[Testo] Episodio 133: Ridurre lo Stress? No alla Seconda Freccia

La parabola buddista della seconda freccia spiega la causa di molta sofferenza non necessaria. La parabola racconta che quando vieni trafitto da una freccia, senti naturalmente dolore. Dolore fisico. Ma non è detto che il disagio finisca lì perché potresti provare anche un’altra sofferenza, quella che i buddisti chiamano “la seconda freccia”.

A differenza della prima freccia, la seconda è gestibile. Rappresenta la reazione mentale al dolore, l’angoscia generata dai pensieri che sorgono dopo che siamo stati feriti. Quei pensieri aggiungono altra sofferenza al dolore fisico iniziale.

L’essere trafitti o meno dalla seconda freccia dipende da come ci relazioniamo agli eventi della nostra vita, in particolare a quelli negativi.

Capita a tutti certe volte di essere trafitti dalla seconda freccia. Magari diciamo cose inopportune in un incontro di lavoro, oppure a un amico. E invece di provare a risolvere il problema che si è creato, passiamo ore a tormentarci rivivendo la scena nella nostra mente. Oppure ci succede qualcosa di spiacevole, ad esempio veniamo licenziati, e iniziamo a criticarci ripetendo a noi stessi che non siamo abbastanza bravi. La seconda freccia in questo caso è l’autolesionismo, e continua a ferirci facendoci perdere poco a poco autostima e coraggio.

La seconda freccia può colpirci anche mentre ci stiamo impegnando per raggiungere dei risultati. Ho un’amica molto critica con sé stessa perché a volte si dimentica di coltivare i pensieri positivi. La sua seconda freccia è la punizione che si autoinfligge quando si lascia coinvolgere da un pensiero negativo. Quindi appare evidente che la seconda freccia può trafiggerci per un’infinità di ragioni, anche mentre cerchiamo di migliorare noi stessi.

La consapevolezza è il primo passo per smettere di ferirci con la seconda freccia. È necessario riconoscere il momento in cui il nostro arco immaginario si tende prima di scoccarla. Cambiare non è facile, perché siamo abituati a torturarci con la sofferenza, ma modificare il nostro comportamento è possibile.

Un passo alla volta.

All’inizio ti accorgerai della seconda freccia quando è già partita e si è già installata nella tua mente.
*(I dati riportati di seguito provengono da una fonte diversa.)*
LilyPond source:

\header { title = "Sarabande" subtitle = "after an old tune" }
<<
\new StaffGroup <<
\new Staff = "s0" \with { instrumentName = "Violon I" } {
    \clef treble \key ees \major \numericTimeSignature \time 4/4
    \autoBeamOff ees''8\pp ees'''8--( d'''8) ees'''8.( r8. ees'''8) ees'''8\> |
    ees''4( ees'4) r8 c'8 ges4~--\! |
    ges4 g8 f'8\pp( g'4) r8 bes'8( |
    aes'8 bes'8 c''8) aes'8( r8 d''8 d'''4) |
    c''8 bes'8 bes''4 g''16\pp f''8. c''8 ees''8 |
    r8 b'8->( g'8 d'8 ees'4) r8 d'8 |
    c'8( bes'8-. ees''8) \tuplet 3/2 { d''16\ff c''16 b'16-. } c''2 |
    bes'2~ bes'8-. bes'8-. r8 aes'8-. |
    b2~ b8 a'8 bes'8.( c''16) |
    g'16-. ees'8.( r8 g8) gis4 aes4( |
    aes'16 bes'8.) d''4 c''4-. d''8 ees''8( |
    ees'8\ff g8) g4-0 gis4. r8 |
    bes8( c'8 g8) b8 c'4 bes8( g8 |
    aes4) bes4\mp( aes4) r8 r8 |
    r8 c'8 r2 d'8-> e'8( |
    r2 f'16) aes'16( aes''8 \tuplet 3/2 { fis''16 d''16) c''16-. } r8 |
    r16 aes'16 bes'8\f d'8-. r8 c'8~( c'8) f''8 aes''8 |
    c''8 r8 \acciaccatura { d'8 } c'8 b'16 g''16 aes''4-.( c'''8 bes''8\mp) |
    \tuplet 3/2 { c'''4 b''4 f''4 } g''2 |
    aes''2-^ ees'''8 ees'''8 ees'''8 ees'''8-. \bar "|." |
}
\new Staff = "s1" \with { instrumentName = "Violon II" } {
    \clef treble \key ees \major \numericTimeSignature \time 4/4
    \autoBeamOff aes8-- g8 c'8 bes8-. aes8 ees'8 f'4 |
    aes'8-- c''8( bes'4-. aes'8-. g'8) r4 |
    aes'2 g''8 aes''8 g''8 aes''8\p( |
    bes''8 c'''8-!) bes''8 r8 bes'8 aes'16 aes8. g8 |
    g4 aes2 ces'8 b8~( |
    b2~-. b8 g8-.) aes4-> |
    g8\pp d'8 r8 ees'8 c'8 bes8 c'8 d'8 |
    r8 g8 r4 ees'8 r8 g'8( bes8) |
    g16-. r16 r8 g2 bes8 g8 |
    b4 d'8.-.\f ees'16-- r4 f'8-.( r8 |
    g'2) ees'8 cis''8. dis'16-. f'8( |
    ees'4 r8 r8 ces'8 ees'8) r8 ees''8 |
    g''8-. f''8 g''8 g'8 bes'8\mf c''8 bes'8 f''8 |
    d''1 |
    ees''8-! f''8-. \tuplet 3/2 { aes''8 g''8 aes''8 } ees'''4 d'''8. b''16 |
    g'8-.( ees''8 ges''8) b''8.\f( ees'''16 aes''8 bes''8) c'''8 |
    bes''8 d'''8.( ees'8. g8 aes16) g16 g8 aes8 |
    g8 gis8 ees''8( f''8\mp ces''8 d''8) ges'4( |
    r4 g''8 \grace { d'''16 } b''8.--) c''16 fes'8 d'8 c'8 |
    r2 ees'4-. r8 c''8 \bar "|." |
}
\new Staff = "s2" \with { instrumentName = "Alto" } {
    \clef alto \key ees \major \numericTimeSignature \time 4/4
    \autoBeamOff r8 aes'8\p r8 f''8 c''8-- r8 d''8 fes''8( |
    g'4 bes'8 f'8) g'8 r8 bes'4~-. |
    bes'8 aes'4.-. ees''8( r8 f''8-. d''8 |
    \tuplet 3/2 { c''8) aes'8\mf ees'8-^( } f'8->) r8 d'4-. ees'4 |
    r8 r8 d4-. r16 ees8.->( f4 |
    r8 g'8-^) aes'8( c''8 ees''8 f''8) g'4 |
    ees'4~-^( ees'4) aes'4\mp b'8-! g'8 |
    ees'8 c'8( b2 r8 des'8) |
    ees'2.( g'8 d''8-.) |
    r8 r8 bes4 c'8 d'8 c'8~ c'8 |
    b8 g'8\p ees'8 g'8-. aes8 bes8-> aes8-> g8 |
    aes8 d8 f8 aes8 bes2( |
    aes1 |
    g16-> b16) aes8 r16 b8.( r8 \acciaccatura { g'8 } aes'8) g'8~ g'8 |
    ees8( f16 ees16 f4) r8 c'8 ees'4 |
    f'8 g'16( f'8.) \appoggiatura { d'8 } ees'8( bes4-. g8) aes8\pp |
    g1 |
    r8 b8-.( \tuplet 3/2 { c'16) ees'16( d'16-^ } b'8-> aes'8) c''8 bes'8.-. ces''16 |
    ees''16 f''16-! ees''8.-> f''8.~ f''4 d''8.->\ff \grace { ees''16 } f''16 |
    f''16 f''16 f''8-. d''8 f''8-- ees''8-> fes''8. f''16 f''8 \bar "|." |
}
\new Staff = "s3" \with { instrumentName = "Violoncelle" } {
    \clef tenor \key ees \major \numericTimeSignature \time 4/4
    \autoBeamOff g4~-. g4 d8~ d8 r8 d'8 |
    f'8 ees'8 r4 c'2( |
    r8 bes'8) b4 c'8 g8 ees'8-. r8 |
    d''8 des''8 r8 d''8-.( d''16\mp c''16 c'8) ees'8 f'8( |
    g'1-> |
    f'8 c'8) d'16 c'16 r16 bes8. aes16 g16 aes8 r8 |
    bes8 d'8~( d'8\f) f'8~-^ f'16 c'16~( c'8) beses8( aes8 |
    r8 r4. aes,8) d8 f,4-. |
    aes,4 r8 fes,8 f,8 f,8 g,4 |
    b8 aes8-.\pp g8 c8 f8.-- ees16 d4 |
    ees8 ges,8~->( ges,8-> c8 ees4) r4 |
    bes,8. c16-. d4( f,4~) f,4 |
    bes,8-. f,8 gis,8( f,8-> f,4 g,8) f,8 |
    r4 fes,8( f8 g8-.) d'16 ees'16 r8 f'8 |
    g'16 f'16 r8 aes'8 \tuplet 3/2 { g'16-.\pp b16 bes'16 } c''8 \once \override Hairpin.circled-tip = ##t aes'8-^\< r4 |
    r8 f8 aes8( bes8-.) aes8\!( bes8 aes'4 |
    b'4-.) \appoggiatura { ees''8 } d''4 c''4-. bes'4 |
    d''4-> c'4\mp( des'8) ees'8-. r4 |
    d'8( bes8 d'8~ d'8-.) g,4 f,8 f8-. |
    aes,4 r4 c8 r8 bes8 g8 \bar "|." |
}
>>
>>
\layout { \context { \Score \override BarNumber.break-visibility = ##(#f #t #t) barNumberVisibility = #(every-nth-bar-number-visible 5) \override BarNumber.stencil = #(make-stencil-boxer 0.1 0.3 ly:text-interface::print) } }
Con forza di volontà e spirito di adattamento potrai comunque ridurre la sofferenza che ne deriva.

Il passo successivo sarà comprendere che tu sei responsabile di quella sofferenza e tu puoi gestirla. E che per quanto la prima freccia sia inevitabile, puoi sempre limitare i suoi effetti sul tuo benessere mentale.

Con una pratica consolidata potrai fermare la seconda freccia prima che ti colpisca. Il fatto che la tua mente stia imparando un nuovo modo di funzionare ti aiuterà a sviluppare una nuova saggezza e a scegliere una risposta diversa rispetto al passato.

A quel punto sarai in grado di vedere chiaramente come reagisci al dolore e lascerai andare ogni resistenza alla prima freccia, accettandola.

Accettare la prima freccia è un passo fondamentale.

La seconda freccia non parte mai a meno che non resisti alla prima. Resistere non serve a nulla. La rabbia o l’ansia che provi per la sventura che ti è capitata non cambiano le cose in meglio. Anzi, sono un’arma rivolta contro te stesso.

Il modo per smettere di farti del male è imparare ad accettare ciò che ti disturba. Questo non significa essere d’accordo con quello che è successo o dire che va bene così. Significa smettere di lottare, smettere di rimanere ancorato al passato con il tuo dolore, e tornare al presente per provare a risolvere il problema che ti preoccupa.

Quando agisci in positivo, prendendoti cura di te, cercando aiuto o provando a risolvere il problema in un altro modo, riduci l’importanza della seconda freccia e la situazione si alleggerisce.

Lascia andare il bisogno di cambiare quello che è successo. È capitato qualcosa di spiacevole, ok, ma è passato. Quel che rimane adesso sono scorie, ed è ora che te ne liberi e vai avanti senza gridare al mondo l’ingiustizia che hai subito.

Le seconde frecce sono latenti, invisibili. Creano rumore nella mente, rimbalzano a destra e a sinistra finché non ci viene il mal di testa. Ma esistono e sono reali, come quando ci lamentiamo di una situazione senza poterla cambiare.

Attacchi di rabbia, preoccupazioni e autocritiche sono tutte seconde frecce. Una volta che impari a riconoscerle, ti accorgi di quanto male ti fanno e smetti di alimentarle. A tutto vantaggio della tua tranquillità mentale.